O desenvolvimento aqui não é obra de ficção

Uma semana de viagens e reuniões importantes que serviram para reflexão sobre o muito que se diz por aí. É bom salientar que apesar de servir com absoluto senso ético ao governo, não faço assessoria caolha, não ignoro os fatos, mas os analiso adicionando também o que vejo, ouço e sobretudo sinto. O governo não é uma coisa desconectada de todas as outras. Uma ação quando efetivada, foi demandada, discutida e elaborada por entes governamentais e sociedade civil, principalmente. Nenhum projeto é elucubrado à escuridão, não são resultados de vontades arbitrárias, eles foram se desenvolvendo entre erros e acertos, de indivíduos e de governantes.
Numa distante cidade do interior um grupo de chineses trabalham no ritmo alucinante deles para realizar um trabalho, para o qual a empresa habilitou-se e ganhou a concorrência. São mais de cem homens construindo um linhão de energia. Ao conversar com alguns deles, desconfiados, disseram-me que estão encantados com o desenvolvimento da região, que estão sentindo-se bem à vontade com a comunidade local e que esperam que a empresa consiga novas frentes de trabalho, para que possam permanecer no Estado.

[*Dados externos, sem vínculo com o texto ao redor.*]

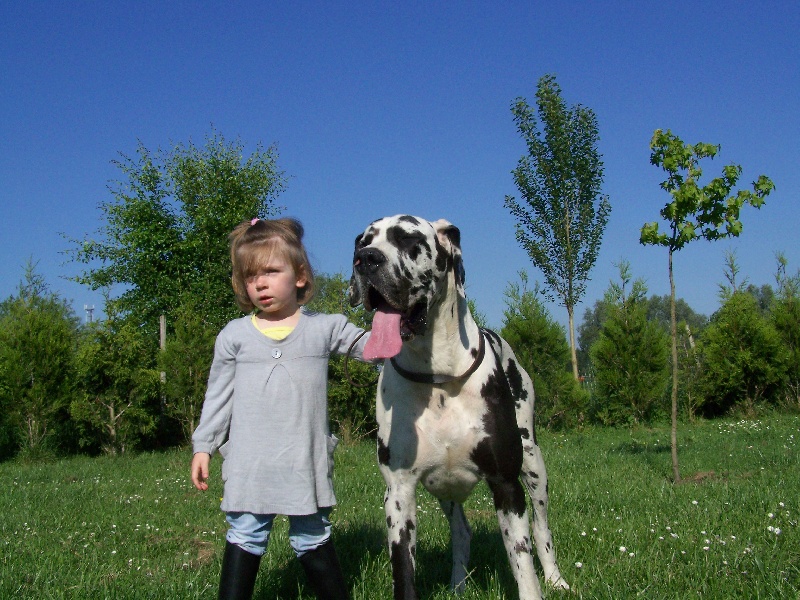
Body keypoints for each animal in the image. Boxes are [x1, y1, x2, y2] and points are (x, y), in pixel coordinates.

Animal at [350, 216, 568, 600]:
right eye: (363, 241)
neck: (438, 375)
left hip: (533, 464)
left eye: (408, 240)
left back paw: (557, 579)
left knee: (542, 528)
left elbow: (523, 562)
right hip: (445, 489)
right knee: (462, 532)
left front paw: (536, 582)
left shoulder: (506, 484)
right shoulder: (399, 494)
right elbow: (403, 569)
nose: (367, 259)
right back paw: (457, 585)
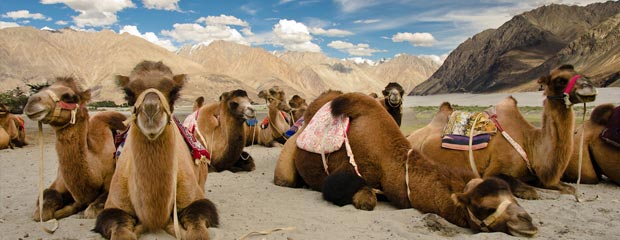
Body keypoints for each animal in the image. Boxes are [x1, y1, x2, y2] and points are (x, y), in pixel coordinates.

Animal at [22, 77, 126, 221]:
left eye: (69, 97)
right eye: (43, 88)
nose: (31, 102)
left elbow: (92, 210)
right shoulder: (58, 183)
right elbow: (43, 208)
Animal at [93, 61, 217, 239]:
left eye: (174, 92)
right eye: (129, 93)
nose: (151, 110)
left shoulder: (197, 200)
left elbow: (197, 232)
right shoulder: (114, 207)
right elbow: (121, 231)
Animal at [274, 92, 536, 236]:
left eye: (514, 199)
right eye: (486, 207)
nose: (528, 221)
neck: (390, 162)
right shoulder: (340, 175)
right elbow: (366, 200)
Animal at [406, 65, 596, 199]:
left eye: (579, 72)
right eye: (560, 80)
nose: (589, 87)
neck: (529, 142)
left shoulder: (538, 173)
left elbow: (569, 188)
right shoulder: (494, 171)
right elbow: (530, 191)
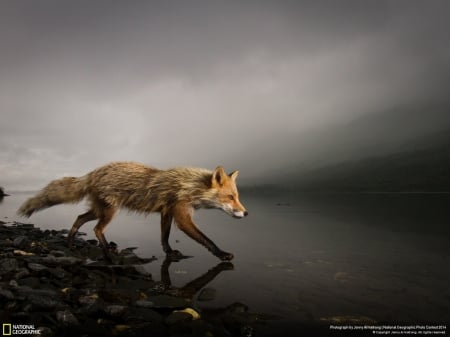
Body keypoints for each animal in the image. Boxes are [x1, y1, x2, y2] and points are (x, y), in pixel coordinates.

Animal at [18, 161, 250, 262]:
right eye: (230, 197)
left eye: (237, 196)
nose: (247, 213)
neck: (188, 185)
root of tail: (92, 172)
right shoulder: (181, 215)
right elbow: (206, 239)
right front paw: (221, 254)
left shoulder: (166, 212)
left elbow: (164, 236)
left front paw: (169, 252)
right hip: (110, 211)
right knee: (96, 229)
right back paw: (106, 250)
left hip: (99, 210)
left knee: (79, 218)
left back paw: (70, 242)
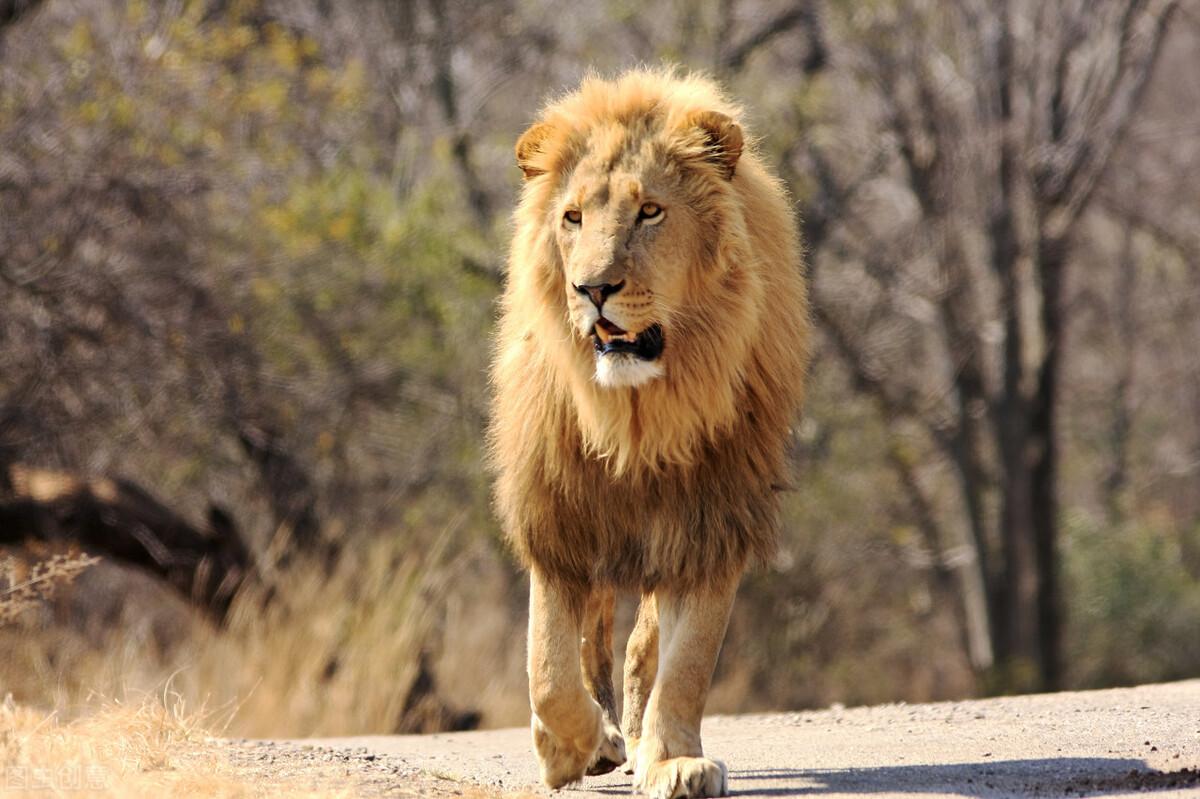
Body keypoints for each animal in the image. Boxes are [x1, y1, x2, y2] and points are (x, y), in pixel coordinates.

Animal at [484, 69, 806, 796]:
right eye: (573, 218)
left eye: (650, 213)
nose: (592, 289)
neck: (639, 413)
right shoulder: (559, 513)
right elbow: (547, 669)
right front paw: (572, 748)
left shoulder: (712, 517)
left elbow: (687, 664)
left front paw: (671, 759)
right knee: (591, 636)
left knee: (639, 646)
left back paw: (632, 734)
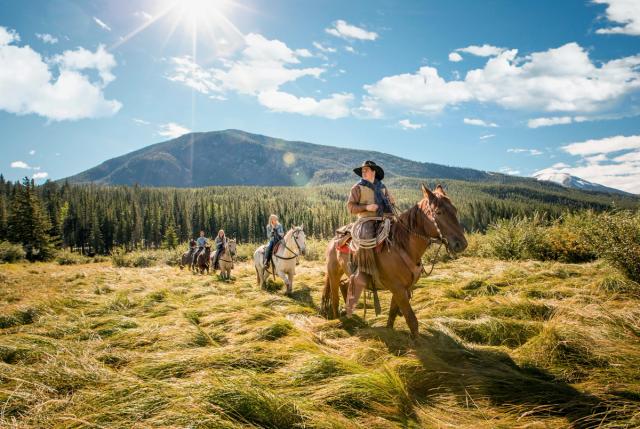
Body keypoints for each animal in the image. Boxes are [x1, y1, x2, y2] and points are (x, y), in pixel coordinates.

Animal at [322, 183, 468, 338]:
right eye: (438, 212)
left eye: (455, 210)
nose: (462, 244)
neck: (402, 247)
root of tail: (334, 239)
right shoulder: (398, 289)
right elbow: (412, 321)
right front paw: (417, 342)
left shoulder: (401, 289)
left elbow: (392, 314)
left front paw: (390, 331)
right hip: (333, 274)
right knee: (335, 299)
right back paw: (338, 321)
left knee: (345, 286)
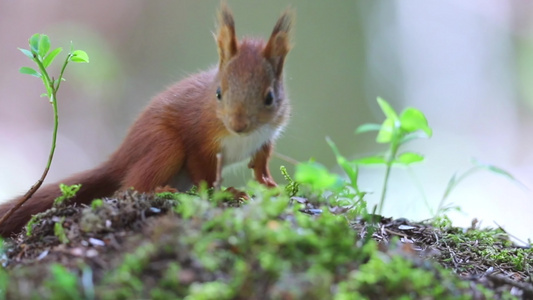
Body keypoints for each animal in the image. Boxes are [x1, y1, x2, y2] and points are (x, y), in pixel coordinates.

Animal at [0, 5, 294, 237]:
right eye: (219, 93)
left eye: (269, 97)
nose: (238, 125)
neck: (243, 136)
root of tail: (121, 156)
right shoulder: (200, 138)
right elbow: (205, 174)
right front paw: (225, 194)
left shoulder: (267, 134)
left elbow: (261, 163)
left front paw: (269, 185)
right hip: (164, 144)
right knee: (129, 187)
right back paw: (161, 191)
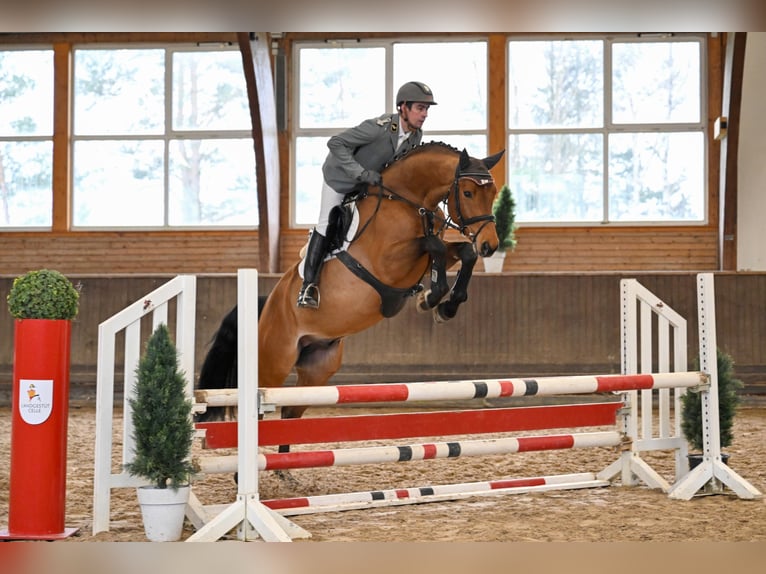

Havia viajado a outra cidade bem mais acima, onde encontramos um grupo de cinquenta haitianos trabalhando numa hidrelétrica, acolhidos num programa humanitário do governo, para que possam refazer suas vidas longe do país onde nasceram, que foi parcialmente destruído por terremoto em 2010 e o projeto de reconstrução tem se revelado um pesadelo. A maioria é muito jovem e alguns confessaram que pretendem construir suas vidas aqui em Mato Grosso, casando-se com alguém local.
Ao acompanhar por três dias o Embaixador da Bélgica no Brasil ouvimos um depoimento no mínimo saudável. Onde nós moradores de Cuiabá, estamos vendo o caos, ele viu o progresso, o desenvolvimento. Elogiou todas as intervenções que estão sendo feitas na cidade, visitadas em horário de pico, sem carro precursor abrindo-lhe a preferencial, porque vislumbra não apenas a melhoria no trânsito em poucos meses, mas porque pode enxergar à frente. Viu a correção definitiva de um problema que aflige todas as cidades grandes no mundo, a mobilidade urbana. E numa cidade próxima a Cuiabá, participou entusiasmado da inauguração de uma indústria belga de matéria prima para a fabricação de gelatinas. Ao discursar disse confiar na classificação dos “diabos vermelhos”, como é conhecida a seleção do país e que espera que venham jogar na Arena Pantanal, obra que também conheceu.
Na Arena Pantanal, onde a cobertura está avançando das pontas para o centro, nos reunimos com cerca de 600 empregados, que demonstraram a satisfação de estarem compondo esse quadro de homens que constroem o palco de um espetáculo mundial e grandioso. Eles foram beneficiados com a criação de uma comissão de empregados e sindicatos para atuar junto ao governo e empresa para que seus direitos sejam ampliados acima do que é previsto em lei. Alí novamente nos encontramos com haitianos. São mais de cento e vinte homens e mulheres, uma delas entregou-me um bilhete, com nome, número de telefone e um pedido: “peço ao governo de Mato Grosso, que não me deixe ir embora quando terminar a obra”. O pedido ganhou uma dimensão maior, quando a abordei e soube que ela ainda não fala português e que na noite anterior, utilizou ferramenta da internet para traduzir o pedido.
Os nossos dias são sempre cheios de histórias verídicas, de fatos comprováveis e de obras visíveis. Basta querer ver!